TASK LIST ::
(1) Reproduce verbatim everything in the passage on editorial cartoons from "The initial impetus" down to "join or die.".
(2) In the passage on editorial cartoons, how is Thomas Nast described?

TEXT SHOWN ::
◇ ◇ ◇

The initial impetus for this project grew out of my fascination with the extent to which editorial cartoons have long served so many rhetorical purposes in U.S. American wartimes. Since the Founding Period, they have been used for propaganda, military recruitment, criticism, and so on. What I realized more and more, though, as I looked into editorial cartoons in specific moments of both armed conflict and political crisis (which, in our history, often go together) is that they are frequently at the center of images and ideas about cultural identity. Consider Ben Franklin’s early artwork that dabbled in depictions of something like national union in his appeal to join or die.

Consider Thomas Nast, an Irish immigrant, in the Civil War era making caricatures of Americanism with a nationalistic kind of liberalism that pushed him toward the heart of principles that we all like to say are part and parcel of who we are. Liberty. Freedom. Opportunity. And consider that Nast’s work over and again appealed to the better angels of civic virtue as they come up against the vices, and even the violent spasms and paroxysms, that emanate from our political differences, i.e., xenophobia, racism, sexism, and other forms of prejudice that undermine—or, sadly, underwrite—collective pride.

◇ ◇ ◇

SUPPLIED MATERIAL ::
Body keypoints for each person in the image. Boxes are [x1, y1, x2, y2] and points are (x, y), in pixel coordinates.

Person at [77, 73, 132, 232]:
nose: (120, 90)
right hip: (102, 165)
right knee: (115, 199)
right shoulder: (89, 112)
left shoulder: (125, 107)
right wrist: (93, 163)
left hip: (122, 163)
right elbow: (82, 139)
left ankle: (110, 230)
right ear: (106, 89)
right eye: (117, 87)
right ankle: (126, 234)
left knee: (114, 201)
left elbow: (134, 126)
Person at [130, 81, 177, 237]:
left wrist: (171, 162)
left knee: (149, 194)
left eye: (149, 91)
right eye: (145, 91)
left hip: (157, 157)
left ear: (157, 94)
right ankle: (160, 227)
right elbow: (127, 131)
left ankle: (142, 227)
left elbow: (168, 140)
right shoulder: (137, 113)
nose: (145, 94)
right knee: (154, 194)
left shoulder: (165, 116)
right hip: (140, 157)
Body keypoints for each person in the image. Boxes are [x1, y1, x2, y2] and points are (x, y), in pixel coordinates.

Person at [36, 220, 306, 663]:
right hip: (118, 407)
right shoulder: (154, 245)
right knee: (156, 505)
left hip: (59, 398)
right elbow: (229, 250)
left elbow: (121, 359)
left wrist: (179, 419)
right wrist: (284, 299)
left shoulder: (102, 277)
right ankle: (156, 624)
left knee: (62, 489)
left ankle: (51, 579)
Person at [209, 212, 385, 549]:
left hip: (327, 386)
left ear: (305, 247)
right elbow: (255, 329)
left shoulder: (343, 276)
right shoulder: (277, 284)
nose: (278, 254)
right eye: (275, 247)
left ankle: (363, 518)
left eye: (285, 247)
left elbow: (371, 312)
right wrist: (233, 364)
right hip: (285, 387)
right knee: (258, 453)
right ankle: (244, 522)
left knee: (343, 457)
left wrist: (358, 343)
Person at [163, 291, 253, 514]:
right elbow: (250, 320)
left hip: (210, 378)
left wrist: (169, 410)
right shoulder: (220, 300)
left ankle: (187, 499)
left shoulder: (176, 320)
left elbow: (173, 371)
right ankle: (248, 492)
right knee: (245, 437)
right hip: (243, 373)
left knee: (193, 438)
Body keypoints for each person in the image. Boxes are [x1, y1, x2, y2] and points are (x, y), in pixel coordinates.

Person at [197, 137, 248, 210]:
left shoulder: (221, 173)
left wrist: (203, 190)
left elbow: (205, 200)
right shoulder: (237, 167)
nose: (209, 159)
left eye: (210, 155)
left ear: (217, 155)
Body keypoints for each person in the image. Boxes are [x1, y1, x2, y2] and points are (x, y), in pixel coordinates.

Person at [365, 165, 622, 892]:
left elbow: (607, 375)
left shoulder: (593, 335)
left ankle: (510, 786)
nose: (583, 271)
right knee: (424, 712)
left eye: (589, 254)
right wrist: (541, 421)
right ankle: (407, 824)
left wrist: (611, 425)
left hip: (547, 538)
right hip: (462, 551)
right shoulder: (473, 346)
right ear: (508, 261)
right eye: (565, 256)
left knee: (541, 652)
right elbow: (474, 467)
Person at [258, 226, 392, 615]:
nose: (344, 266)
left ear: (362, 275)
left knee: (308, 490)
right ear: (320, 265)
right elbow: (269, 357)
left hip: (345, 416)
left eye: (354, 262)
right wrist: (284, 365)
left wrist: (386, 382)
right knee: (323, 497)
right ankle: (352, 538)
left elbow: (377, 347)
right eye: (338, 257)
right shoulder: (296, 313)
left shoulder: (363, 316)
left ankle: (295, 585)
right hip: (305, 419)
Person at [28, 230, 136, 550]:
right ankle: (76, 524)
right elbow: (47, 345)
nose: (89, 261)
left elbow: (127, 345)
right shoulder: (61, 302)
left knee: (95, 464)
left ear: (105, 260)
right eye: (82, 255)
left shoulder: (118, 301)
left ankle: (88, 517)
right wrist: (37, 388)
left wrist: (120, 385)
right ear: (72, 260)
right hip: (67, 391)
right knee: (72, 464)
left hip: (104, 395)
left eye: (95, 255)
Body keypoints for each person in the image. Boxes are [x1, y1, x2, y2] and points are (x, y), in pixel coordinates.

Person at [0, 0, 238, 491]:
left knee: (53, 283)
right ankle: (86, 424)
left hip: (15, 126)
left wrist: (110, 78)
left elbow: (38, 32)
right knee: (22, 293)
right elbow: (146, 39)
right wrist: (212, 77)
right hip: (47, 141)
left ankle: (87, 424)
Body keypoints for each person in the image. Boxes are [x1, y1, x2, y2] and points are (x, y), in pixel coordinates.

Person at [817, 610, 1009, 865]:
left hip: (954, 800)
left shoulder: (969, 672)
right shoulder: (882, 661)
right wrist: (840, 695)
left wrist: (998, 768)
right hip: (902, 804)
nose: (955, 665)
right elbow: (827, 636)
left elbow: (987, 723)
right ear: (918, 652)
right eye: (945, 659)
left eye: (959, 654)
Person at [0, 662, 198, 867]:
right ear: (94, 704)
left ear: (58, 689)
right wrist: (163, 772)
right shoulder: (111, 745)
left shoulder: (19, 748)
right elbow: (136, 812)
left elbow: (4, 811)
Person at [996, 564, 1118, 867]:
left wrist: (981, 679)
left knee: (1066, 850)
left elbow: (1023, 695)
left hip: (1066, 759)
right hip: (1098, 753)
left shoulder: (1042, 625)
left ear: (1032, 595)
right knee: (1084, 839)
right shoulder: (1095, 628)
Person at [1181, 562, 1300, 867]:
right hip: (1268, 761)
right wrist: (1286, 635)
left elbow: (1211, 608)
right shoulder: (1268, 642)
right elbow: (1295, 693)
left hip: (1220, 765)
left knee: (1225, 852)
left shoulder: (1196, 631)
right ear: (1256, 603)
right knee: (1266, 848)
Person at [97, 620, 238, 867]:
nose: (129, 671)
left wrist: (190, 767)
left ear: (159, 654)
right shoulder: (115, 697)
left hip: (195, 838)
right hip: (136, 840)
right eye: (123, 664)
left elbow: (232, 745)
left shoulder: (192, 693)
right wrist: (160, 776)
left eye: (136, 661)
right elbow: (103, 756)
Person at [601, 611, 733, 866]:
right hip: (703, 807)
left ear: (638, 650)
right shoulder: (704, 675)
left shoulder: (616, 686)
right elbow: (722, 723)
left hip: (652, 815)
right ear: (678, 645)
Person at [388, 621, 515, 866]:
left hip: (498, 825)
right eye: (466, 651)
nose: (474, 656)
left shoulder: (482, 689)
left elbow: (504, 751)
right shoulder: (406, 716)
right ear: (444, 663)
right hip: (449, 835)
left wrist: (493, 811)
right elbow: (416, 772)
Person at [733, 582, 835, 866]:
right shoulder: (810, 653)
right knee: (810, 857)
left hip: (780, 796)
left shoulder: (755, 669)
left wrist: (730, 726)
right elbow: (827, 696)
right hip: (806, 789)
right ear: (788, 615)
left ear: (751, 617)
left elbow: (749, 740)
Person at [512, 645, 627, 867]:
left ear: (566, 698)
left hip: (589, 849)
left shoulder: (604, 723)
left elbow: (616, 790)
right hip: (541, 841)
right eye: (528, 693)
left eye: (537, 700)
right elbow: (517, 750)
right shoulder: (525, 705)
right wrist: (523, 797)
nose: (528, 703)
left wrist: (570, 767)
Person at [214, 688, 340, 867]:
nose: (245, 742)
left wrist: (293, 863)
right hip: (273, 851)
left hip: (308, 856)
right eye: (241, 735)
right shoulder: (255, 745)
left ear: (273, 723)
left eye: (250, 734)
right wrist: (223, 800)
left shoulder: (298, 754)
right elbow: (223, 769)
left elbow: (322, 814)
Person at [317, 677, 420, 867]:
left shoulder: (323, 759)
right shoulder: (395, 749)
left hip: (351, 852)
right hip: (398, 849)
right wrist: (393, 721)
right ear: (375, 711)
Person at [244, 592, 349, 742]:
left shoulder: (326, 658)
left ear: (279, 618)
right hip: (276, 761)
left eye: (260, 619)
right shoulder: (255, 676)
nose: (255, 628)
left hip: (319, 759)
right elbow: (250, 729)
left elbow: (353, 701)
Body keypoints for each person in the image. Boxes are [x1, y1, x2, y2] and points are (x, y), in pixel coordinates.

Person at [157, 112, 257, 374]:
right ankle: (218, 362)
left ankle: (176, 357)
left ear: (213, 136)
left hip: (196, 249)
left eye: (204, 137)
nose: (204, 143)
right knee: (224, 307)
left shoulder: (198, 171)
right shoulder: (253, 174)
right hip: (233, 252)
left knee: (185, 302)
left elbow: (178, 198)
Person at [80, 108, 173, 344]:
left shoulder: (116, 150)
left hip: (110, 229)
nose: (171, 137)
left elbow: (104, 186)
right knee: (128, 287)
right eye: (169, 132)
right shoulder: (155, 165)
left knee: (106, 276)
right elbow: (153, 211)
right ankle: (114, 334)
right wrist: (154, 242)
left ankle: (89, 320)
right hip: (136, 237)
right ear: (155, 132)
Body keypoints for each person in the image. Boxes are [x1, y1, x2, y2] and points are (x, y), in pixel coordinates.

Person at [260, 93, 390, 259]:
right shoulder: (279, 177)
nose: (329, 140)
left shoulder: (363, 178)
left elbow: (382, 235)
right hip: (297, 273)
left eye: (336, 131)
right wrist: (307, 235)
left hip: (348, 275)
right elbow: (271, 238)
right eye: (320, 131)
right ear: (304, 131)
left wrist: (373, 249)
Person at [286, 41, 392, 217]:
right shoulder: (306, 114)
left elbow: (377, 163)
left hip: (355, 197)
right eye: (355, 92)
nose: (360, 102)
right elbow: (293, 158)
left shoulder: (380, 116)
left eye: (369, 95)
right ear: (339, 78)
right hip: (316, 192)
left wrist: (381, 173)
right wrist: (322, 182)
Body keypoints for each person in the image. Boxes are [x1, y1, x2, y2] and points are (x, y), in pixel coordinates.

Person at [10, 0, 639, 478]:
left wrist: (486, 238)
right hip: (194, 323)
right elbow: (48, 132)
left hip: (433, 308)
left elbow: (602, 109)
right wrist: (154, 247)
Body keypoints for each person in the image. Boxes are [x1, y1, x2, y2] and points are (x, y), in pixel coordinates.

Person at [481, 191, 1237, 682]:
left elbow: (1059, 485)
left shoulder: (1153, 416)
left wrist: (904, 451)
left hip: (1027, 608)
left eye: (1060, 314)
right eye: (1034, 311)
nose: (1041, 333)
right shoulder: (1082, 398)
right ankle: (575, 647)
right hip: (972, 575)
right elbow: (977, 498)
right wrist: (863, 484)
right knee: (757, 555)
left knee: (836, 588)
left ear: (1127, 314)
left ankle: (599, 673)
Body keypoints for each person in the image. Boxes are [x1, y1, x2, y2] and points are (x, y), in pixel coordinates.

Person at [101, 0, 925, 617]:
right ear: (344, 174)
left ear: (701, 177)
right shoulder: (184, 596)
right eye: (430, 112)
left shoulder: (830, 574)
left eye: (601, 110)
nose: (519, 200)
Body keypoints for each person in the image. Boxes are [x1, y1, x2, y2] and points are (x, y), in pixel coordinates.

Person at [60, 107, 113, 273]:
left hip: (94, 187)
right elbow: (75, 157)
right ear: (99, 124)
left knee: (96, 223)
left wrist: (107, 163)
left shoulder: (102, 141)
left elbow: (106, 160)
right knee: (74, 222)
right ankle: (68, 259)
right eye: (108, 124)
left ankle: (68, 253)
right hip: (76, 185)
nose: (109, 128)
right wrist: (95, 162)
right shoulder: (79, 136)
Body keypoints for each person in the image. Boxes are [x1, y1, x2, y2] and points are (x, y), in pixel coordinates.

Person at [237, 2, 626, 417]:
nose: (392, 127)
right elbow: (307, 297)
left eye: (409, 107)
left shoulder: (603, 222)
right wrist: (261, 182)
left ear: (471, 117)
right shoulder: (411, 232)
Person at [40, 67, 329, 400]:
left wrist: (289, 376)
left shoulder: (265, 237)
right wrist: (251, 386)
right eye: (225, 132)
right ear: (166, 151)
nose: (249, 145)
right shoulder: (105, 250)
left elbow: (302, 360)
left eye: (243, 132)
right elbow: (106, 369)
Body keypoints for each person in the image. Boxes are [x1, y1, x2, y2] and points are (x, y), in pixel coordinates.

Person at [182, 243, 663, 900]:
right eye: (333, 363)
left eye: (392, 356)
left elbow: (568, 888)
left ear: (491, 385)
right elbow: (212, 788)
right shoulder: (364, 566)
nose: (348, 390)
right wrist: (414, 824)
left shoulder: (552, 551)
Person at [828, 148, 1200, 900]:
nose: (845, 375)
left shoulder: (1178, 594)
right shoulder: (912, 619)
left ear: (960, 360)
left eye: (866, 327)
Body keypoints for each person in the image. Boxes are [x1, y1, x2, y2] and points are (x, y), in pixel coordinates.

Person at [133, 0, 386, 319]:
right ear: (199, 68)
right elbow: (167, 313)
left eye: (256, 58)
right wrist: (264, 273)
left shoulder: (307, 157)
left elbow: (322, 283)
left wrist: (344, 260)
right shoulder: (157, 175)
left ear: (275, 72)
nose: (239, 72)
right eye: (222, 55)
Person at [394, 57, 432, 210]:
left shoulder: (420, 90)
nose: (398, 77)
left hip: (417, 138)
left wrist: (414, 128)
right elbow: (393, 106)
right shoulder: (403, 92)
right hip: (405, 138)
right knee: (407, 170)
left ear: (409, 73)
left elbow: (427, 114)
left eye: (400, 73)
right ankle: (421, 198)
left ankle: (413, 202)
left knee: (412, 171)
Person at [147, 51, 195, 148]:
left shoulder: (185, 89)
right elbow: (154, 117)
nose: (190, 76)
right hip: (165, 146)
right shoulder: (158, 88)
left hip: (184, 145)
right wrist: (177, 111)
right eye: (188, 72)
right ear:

◇ ◇ ◇

ANSWERS GIVEN ::
(1)
The initial impetus for this project grew out of my fascination with the extent to which editorial cartoons have long served so many rhetorical purposes in U.S. American wartimes. Since the Founding Period, they have been used for propaganda, military recruitment, criticism, and so on. What I realized more and more, though, as I looked into editorial cartoons in specific moments of both armed conflict and political crisis (which, in our history, often go together) is that they are frequently at the center of images and ideas about cultural identity. Consider Ben Franklin’s early artwork that dabbled in depictions of something like national union in his appeal to join or die.

(2) He is described as an Irish immigrant.